I decided to bring my soprano, alto, tenor and bari to his lesson so he could have a go on each of them and generally have fun.  Unfortunately, when I opened the bari sax case the bloody zip broke in my hand! So now it has a broken handle and won’t close at all.  At least the wheels still work.

So what now? It still has to fly to England in that useless thing.  I don’t have time, or funds to get it repaired or to buy it a new one.  And lets face it I’m in South Africa, the music shops here don’t tend to stock baritone saxophone flight cases anyway. (If they did there would probably be a 100% mark up on it like there are on the high end alto saxes in some places.)

All I can think now is to bind the thing with luggage straps, take out all the extras (mouthpiece etc) put it in boxes and put in as much packing as possible. Then pray.
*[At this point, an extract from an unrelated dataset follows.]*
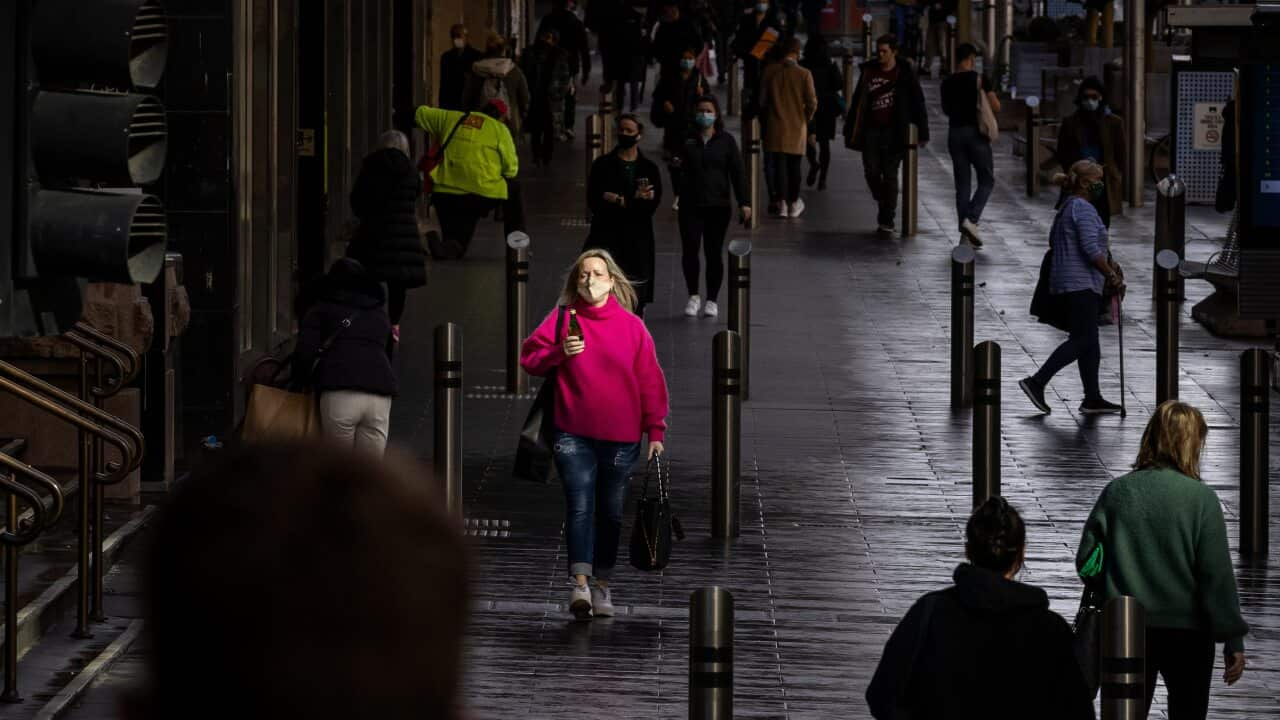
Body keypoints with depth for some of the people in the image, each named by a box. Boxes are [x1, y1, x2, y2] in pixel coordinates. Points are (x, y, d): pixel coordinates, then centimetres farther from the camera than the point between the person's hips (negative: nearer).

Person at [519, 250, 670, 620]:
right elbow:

What to do with my Baritone Sax?

I’m taking the advice of a friend and have decided to put this blog to good use by chronicling my exploits as I move my entire life – and musical career – back to England.  However, I will still be writing about anything interesting that musicians need to know about.

 

As we stand at the moment there is a week to go.  I have packed about 90% of my things and now I’m trying to work out the best way of getting my baritone sax to survive the 11 hour flight.  The problem is that it’s case is shoddy.  It couldn’t even survive a week in Graham’s Town without the one of the zips breaking and a handle falling off. Unfortunately I haven’t a hope of buying it a flight case in the nest few years never mind before I go.

 

On my last trip back to England I wrapped my tenor sax case in foam and found that to work very well.  Of course that was a Hiscox case, which is something my Bari doesn’t have.  I was thinking of creating a box for the case out of sturdy cardboard and filling that with packing material.  Perhaps that, along with the word FRAGILE in BIG letters might be enough to keep it safe.  On the other hand is it really worth the risk?